Mechanism of luteolin induces ferroptosis in nasopharyngeal carcinoma cells.

Abstract

Nasopharyngeal carcinoma (NPC) originates from the nasopharynx epithelium, and luteolin is recognized as an important anti-cancer agent. This study investigated the effects of luteolin on ferroptosis in NPC cells. NPC cells were cultured and exposed to varying concentrations of luteolin. Cell viability, malondialdehyde (MDA) levels, superoxide dismutase (SOD) activity, glutathione (GSH) levels, Fe2+ concentration, and glutathione peroxidase 4 (GPX4) protein level were assessed. Additionally, SRY-related high-mobility-group box 4 (SOX4) expression was measured. Subsequently, the binding of SOX4 to the growth differentiation factor-15 (GDF15) promoter and GDF15 mRNA levels were evaluated. The impact of the SOX4/GDF15 axis on luteolin-induced ferroptosis in NPC cells was assayed. Luteolin treatment induced cell ferroptosis, evidenced by decreased cell viability, increased MDA and Fe2+ levels, and reduced SOD, GSH, and GPX4 levels.
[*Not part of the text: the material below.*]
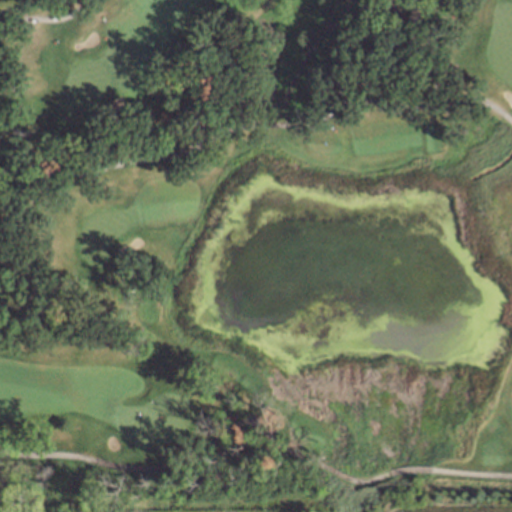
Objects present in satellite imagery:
road: (45, 17)
road: (467, 96)
park: (257, 253)
road: (206, 455)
Furthermore, luteolin downregulated SOX4 expression, while overexpression of SOX4 reversed luteolin's pro-ferroptotic effects in NPC cells. SOX4 was found to up-regulate GDF15 transcription by directly binding to its promoter. Conversely, overexpression of GDF15 mitigated the ferroptotic effects induced by luteolin in NPC cells. Therefore, luteolin induces ferroptosis in NPC cells via modulation of the SOX4/GDF15 axis. In conclusion, luteolin reduces the binding of SOX4 to the GDF15 promoter by suppressing SOX4 expression, thereby down-regulating GDF15 transcription levels and inducing ferroptosis in NPC cells.